Experts say that meditation may help reduce some risk factors for heart disease. A statement released by the American Heart Association announced that the AHA has systematically reviewed the data on the potential benefits of meditation on cardiovascular risk. Neurophysiological and neuroanatomical studies demonstrate that meditation can have long‐standing effects on the brain, which provide some biological plausibility for beneficial consequences on the physiological basal state and on cardiovascular risk.
The statement, also noted that a healthy lifestyle and medicines to control high blood pressure, high cholesterol and other heart threats are the most effective ways to prevent heart disease. More than $200 billion is spent on heart disease patients in the U.S. each year, so there’s great interest in looking for inexpensive ways to help reduce people’s risk of the disease, according to the review.

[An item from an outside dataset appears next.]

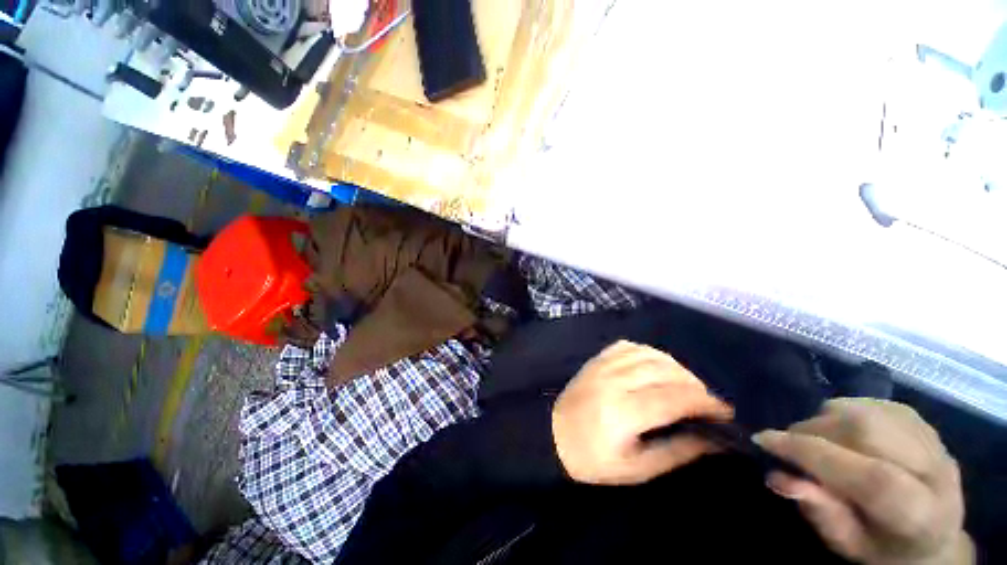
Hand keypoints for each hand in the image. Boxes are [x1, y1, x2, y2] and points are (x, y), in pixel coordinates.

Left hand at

The practice of meditation dates as far back as 5000 BC. Although associated with Eastern philosophies and religion, including Buddhism and Hinduism, references or inferences regarding meditation and the meditative process can be found in Christianity, Judaism, and Islam. Over the past several decades, meditation is increasingly practiced as a secular and therapeutic activity.
The researchers included studies on many different types of meditation, including mindful meditation, Zen meditation, relaxation response and transcendental meditation. In general, most forms of meditation that the researchers looked at are practiced for at least 20 minutes, or once or twice a day.

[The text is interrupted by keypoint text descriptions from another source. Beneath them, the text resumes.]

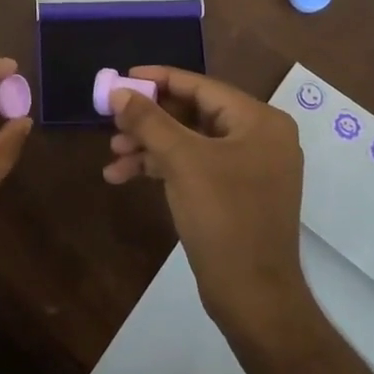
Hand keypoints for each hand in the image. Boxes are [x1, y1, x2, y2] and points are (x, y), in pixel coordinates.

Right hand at [104, 67, 312, 341]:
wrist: (253, 296)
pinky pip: (193, 167)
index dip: (160, 79)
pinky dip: (161, 168)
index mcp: (259, 122)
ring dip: (149, 146)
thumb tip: (118, 91)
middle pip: (193, 114)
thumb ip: (148, 121)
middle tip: (113, 120)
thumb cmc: (223, 217)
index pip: (201, 87)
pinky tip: (123, 176)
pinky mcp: (234, 194)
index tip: (124, 77)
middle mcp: (259, 138)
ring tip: (113, 153)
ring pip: (188, 142)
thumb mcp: (181, 161)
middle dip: (150, 119)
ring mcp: (248, 168)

The researchers found that meditation may be linked to decreased levels of stress, anxiety and depression, as well as improved sleep quality and overall well-being. Stress, anxiety, depression and poor sleep may be linked to heart disease risk, according to the review. Meditation may also help people stop smoking, the review found.
In addition, the practice may help lower blood pressure, although the researchers noted that there’s not enough evidence to show how much it would lower blood pressure in a given individual, if at all.
Finally, the review noted that although there is some evidence that meditation may decrease a person’s risk of a heart attack, more research is needed before any conclusions can be made.
“Although studies of meditation suggest a possible benefit on cardiovascular risk, there hasn’t been enough research to conclude it has a definite role,” said Dr. Glenn Levine, chair of the statement writing group.
The statement was published in the Journal of the American Heart Association.